(Collected data)
..............................
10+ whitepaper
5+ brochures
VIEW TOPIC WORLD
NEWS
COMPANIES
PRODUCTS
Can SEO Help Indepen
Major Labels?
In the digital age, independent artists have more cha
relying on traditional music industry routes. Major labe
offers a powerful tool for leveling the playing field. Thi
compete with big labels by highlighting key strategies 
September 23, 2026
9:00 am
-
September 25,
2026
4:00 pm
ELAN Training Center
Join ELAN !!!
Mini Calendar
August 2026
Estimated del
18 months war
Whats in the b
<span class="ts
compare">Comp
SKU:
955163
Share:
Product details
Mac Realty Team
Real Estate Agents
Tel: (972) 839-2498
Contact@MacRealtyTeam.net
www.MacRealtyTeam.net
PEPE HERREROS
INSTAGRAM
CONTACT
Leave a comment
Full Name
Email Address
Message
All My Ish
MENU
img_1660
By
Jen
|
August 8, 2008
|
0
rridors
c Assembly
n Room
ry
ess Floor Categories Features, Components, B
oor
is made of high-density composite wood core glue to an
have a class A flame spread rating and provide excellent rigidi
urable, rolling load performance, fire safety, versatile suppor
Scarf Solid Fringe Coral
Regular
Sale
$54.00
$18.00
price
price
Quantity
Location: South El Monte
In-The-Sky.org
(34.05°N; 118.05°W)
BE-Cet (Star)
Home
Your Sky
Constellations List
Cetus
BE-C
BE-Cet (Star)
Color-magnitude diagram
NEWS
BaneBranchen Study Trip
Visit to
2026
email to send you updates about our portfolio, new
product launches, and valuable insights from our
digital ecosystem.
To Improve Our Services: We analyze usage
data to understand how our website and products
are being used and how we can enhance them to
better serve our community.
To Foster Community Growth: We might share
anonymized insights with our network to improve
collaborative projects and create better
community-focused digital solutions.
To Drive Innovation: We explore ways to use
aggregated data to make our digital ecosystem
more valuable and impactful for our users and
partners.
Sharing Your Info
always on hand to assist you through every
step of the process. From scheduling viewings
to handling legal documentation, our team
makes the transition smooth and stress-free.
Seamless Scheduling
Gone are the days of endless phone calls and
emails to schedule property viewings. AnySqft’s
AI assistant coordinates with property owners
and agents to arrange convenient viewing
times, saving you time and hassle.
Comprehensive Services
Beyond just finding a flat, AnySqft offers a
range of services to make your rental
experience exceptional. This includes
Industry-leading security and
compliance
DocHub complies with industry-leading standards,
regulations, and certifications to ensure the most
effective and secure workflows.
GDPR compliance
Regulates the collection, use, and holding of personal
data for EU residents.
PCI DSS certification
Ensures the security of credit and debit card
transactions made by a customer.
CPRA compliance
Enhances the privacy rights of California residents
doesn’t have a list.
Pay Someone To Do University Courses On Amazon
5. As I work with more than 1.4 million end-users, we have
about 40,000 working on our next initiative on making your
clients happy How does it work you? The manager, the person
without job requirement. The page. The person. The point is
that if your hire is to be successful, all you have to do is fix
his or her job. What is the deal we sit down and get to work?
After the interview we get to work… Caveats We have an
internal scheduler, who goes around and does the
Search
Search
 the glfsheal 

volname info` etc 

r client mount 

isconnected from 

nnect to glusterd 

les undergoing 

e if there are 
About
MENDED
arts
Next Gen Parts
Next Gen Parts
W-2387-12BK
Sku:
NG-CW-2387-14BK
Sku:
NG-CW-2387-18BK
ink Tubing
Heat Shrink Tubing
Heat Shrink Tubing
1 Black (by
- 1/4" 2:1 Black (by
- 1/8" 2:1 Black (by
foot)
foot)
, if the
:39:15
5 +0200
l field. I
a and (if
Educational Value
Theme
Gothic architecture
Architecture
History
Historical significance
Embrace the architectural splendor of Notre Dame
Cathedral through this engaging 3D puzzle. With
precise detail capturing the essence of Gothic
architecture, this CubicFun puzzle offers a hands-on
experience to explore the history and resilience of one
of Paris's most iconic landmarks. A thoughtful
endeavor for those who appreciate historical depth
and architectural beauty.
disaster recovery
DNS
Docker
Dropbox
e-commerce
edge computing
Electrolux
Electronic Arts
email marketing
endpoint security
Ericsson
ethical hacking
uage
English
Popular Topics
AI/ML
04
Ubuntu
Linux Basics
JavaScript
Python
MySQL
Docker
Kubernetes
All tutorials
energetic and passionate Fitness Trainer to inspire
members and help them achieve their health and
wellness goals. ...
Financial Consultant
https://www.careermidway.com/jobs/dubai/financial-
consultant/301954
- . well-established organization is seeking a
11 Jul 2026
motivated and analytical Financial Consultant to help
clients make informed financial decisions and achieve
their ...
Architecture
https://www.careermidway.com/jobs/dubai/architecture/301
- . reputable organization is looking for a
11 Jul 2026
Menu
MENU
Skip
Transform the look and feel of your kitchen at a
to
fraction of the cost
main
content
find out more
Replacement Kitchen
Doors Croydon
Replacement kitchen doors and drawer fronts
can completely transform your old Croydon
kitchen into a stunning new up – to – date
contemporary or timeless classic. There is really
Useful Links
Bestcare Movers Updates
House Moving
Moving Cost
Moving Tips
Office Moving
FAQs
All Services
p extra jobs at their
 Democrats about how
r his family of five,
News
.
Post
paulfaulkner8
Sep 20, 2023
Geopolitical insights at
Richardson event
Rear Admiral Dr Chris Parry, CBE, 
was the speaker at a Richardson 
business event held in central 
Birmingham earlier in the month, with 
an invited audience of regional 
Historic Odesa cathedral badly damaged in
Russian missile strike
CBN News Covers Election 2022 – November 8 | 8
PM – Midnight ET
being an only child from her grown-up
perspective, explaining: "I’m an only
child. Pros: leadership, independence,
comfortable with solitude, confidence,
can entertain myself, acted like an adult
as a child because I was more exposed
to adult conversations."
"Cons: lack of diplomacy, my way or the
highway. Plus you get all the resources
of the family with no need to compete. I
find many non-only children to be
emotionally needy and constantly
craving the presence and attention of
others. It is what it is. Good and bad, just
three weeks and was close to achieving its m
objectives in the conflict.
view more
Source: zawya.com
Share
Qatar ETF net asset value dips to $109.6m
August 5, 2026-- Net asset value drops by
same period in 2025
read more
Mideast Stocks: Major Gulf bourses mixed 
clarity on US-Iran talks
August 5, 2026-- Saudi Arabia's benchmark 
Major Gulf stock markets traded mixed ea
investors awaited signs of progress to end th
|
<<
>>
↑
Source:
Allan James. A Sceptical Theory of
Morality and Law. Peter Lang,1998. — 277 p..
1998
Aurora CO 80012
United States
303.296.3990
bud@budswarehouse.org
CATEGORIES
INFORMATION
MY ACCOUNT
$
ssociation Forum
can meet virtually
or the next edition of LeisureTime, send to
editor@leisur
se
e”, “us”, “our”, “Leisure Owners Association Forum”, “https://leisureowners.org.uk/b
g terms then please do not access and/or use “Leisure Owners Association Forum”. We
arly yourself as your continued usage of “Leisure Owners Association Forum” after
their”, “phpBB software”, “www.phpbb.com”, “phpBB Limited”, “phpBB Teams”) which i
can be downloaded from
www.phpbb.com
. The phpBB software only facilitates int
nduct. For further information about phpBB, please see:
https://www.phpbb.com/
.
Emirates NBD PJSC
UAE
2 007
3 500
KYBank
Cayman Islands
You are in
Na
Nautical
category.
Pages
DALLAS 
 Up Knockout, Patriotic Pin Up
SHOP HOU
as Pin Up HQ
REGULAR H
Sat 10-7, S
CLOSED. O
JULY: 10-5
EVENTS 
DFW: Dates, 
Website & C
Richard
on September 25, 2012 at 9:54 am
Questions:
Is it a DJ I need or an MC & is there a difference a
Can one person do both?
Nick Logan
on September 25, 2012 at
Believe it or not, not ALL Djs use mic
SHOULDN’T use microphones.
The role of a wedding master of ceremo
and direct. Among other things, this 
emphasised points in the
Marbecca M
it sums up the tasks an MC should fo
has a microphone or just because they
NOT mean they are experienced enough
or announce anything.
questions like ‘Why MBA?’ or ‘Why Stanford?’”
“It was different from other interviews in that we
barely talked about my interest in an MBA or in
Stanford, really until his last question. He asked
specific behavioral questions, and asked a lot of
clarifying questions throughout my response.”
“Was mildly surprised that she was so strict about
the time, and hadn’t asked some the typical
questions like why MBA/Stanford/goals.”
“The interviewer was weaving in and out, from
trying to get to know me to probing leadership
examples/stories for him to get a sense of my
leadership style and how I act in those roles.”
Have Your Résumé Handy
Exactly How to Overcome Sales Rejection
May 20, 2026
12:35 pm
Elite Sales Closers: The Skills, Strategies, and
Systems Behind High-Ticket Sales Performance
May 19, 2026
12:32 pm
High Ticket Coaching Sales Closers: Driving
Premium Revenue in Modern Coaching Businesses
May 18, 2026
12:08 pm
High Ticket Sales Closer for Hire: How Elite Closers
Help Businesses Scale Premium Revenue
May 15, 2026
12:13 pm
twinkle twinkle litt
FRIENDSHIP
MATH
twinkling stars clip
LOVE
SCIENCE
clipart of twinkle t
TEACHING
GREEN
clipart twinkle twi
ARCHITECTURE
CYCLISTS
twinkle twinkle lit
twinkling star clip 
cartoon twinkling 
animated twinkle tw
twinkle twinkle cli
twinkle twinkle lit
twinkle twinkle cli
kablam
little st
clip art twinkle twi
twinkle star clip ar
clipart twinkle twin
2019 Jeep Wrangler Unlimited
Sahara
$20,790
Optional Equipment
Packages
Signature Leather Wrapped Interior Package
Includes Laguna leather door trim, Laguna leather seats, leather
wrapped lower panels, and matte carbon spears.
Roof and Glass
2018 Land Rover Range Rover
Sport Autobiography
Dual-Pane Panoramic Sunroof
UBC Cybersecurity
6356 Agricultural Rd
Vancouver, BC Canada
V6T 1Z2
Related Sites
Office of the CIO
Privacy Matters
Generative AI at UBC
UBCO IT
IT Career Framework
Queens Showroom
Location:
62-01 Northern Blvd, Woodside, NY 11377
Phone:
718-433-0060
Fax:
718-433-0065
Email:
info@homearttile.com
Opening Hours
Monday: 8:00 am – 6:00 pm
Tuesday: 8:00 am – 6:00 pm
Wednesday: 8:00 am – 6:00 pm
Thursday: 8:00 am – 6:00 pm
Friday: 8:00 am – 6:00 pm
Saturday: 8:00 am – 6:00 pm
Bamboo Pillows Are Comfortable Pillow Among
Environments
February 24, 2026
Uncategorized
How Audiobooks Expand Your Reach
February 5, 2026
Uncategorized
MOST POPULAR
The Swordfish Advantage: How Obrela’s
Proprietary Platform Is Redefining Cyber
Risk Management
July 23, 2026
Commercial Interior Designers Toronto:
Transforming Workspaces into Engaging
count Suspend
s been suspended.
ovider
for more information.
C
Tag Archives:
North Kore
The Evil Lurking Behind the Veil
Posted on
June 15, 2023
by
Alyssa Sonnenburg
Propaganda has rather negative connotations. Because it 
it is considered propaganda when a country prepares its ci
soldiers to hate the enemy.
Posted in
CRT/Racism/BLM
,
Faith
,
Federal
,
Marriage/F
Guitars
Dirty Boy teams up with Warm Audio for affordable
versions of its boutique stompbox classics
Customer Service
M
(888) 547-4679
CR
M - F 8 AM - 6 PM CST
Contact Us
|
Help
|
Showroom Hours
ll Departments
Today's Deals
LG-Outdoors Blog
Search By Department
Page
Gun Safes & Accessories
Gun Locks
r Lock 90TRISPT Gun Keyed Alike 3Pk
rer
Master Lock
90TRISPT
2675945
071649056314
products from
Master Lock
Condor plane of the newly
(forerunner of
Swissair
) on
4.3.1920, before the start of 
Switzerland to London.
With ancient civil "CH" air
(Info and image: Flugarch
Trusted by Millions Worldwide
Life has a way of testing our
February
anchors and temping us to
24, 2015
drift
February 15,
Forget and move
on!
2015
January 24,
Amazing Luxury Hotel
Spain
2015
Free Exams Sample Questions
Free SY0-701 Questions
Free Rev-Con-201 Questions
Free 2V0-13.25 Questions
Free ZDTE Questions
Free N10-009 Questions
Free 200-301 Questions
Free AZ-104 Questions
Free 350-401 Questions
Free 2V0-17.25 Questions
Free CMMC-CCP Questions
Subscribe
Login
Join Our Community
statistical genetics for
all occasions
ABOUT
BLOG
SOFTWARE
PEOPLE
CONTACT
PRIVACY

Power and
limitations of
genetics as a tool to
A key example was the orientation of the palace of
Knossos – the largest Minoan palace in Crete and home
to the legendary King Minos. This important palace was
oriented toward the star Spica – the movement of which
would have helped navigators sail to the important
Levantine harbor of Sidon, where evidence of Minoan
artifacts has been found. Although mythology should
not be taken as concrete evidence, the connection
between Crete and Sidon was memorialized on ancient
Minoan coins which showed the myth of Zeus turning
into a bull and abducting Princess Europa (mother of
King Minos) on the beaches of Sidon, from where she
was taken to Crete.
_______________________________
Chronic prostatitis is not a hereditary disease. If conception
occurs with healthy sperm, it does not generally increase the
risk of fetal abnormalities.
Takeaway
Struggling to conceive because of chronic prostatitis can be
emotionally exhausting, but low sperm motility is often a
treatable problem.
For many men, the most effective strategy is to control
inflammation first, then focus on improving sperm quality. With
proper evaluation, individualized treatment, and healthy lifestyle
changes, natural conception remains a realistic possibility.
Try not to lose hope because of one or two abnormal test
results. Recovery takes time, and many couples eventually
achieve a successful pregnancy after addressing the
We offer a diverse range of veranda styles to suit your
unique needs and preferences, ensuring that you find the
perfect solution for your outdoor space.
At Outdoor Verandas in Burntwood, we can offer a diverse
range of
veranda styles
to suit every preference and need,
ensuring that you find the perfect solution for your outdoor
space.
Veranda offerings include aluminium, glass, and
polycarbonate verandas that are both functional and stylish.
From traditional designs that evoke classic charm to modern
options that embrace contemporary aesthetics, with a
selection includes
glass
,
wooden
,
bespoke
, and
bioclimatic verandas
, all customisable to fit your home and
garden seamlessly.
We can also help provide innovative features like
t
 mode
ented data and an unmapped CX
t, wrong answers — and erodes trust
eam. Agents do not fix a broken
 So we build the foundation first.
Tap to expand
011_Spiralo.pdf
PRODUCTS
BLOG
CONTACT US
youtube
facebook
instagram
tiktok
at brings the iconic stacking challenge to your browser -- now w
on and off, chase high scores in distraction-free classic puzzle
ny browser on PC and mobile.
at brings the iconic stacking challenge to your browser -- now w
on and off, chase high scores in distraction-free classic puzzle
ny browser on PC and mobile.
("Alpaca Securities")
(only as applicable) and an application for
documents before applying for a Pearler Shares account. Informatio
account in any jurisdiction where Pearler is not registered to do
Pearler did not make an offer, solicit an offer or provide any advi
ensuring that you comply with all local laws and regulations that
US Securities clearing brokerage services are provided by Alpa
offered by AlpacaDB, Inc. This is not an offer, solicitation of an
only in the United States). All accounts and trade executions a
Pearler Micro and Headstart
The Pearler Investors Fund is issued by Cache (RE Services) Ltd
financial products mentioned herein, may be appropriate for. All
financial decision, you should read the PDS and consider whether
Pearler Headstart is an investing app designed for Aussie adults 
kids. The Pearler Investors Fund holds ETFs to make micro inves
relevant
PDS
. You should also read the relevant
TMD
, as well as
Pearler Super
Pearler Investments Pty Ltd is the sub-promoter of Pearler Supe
..............................
Count the lines in the data above that contain the string "property", treating uppercase and lowercase letters as distinct. Reply with the number alone.

2